If you want to lose weight the late comic Gilda Radner used to say, eat your lunch next to a car wreck. But this summer all you have to do is eat the food the FDA approves.

Recent recalls of pathogen tainted milk, meat, chicken and cheese make you wonder if E.coli, campylobacter, salmonella and listeria are the new four food groups.

Of course just because our food harbors harmful microbes doesn't mean it's not also full of antibiotics.

In fact the overuse of agricultural antibiotics and resulting antibiotic resistant microbes is often why the food is tainted--and the impetus behind the pending Preservation of Antibiotics for Medical Treatment Act of 2009 (PAMTA) introduced by Louise Slaughter (D-NY) this spring, which would prohibit routine use of antibiotics in food animals.

Why do we need such a bill?

In April the FDA wrote Nappanee, IN dairy farmer Lyle J. Borkholder a cow he sold "for slaughter as food" turned out to have 1.78 parts per million (ppm) of sulfadimethoxine in the liver and 0.95 in the muscle--an antibiotic which affects the thyroidhypothalamus axis-- in excess of federal standards.

And in May, the FDA told dairy farmers Alva Carter Jr. and Allen Carter in Portales, NM their cow, also sold as human food, had 0.379 parts ppm of flunixin in the liver and 0.90 ppm of desfuroylceftiofur in the kidney, two other antibiotics.

Both farmers were told "you hold animals under conditions that are so inadequate that medicated animals bearing potentially harmful drug residues are likely to enter the food supply."

Worse, veterinarians who condemn the use of gentamicin, a kidney and hearing destroying antibiotic, revealed in a survey in the current issue of Journal of Dairy Science that they believe Ohio farmers routinely and illegally use the drug in cows.

Nor is mad cow or bovine spongiform encephalopathy a distant fear after the largest meat recall in US history last year, much of it destined for school lunch programs.

In its final report on Chino, CA-based Hallmark Meat Company in November, the USDA found disease-spreading Specified Risk Materials (SRMs) are routinely left on edible carcasses--hello--and Food Safety and Inspection Services staff believe hand sanitizers kill prions. Practically nothing kills prions, the agent that transmits bovine spongiform encephalopathy.

The American Medical Association, Union of Concerned Scientists, Pew Charitable Trusts, Chipotle Gourmet Burritos and Tacos and most of the antibiotic-taking public support PAMTA. But the pharmaceutical industry, which call itself the America Meat Institute when it is selling animal drugs, does not.

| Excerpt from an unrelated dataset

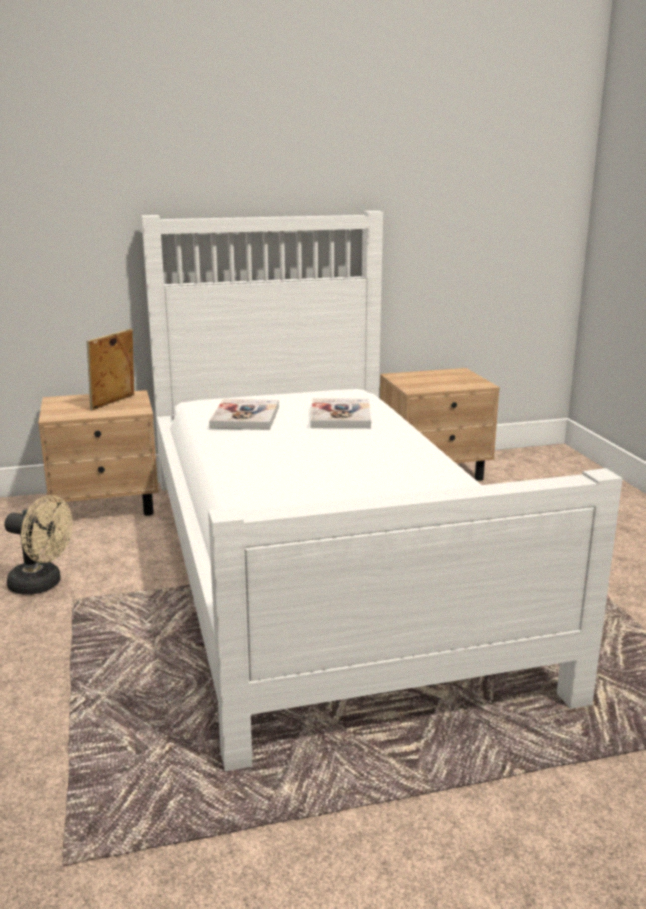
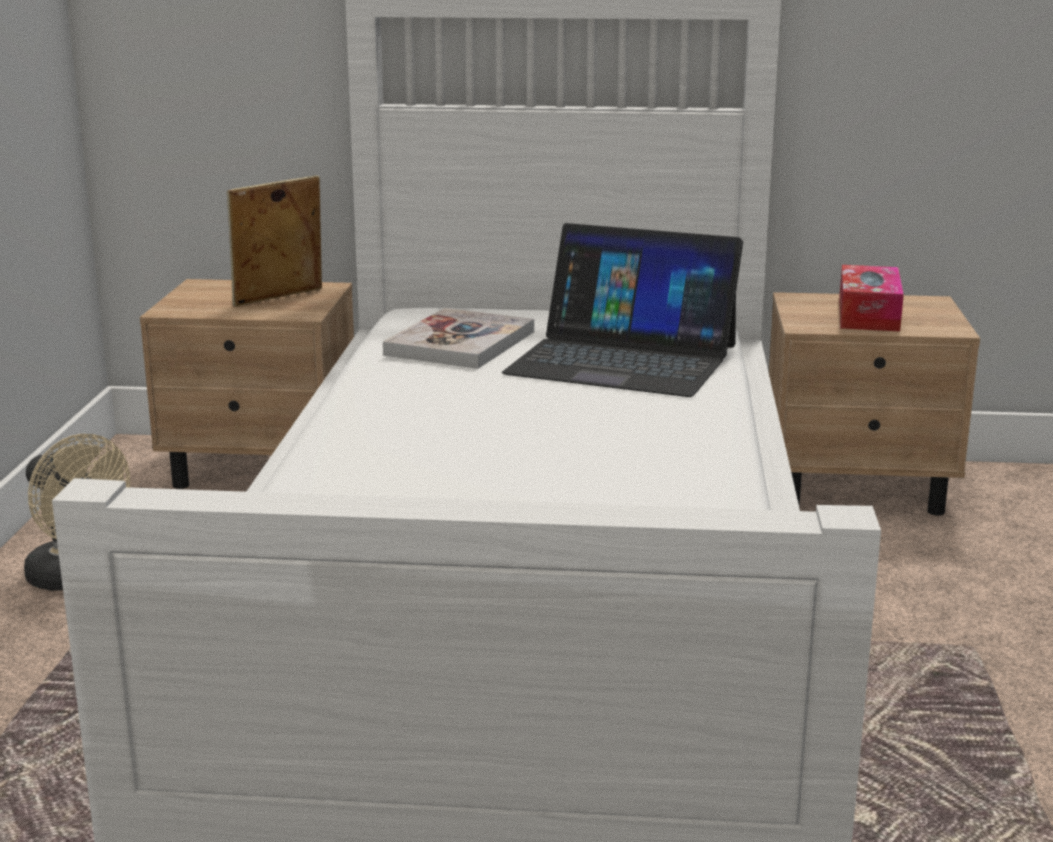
camera: 20 degrees right, 0 degrees up
(340, 416) = (623, 359): book -> laptop
(437, 380) = (868, 314): none -> tissue box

Not only would the legislation ban penicillins, tetracyclines, macrolides, lincosamides, streptograminds, aminoglycosides and sulfonamides except when used therapeutically, the animal drug sector is where the pharmaceutical industry expects its future profits to come from as private and public payers increasingly say YOU WANT US TO SPEND WHAT? about their latest human drug.

Nor is Big Meat happy.

"PAMTA would severely harm a livestock farmer's ability to keep his animals healthy," writes Indiana Pork's Randy Curless in the Indianapolis Star--though some question how factory farmers define health, like Yanna Smith in Namibia's SPACE Magazine.

"Ammonia causes most chickens to engage in what supervisors call 'chicken madness,'" writes the South African critic about a Tyson chicken operation. "The deadly fumes disorient the chickens, causing violent outbursts, resulting in the standard practice of debeaking. At least 11 percent of the chickens die of respiratory insufficiency; their bodies are not found until six weeks later--or on slaughterhouse day."

In fact the animal "health" that antibiotics enable is so manifest officials raiding Quality Egg of New England in Turner, ME in December on a tip from Mercy For Animals had to be treated by doctors for breathing distress after entering the egg barns.

Photos show dazed state workers in Hazmat suits leaving the egg barns, as disoriented by the sanitation abuses as by the cruelty. Nor were they hungry for lunch.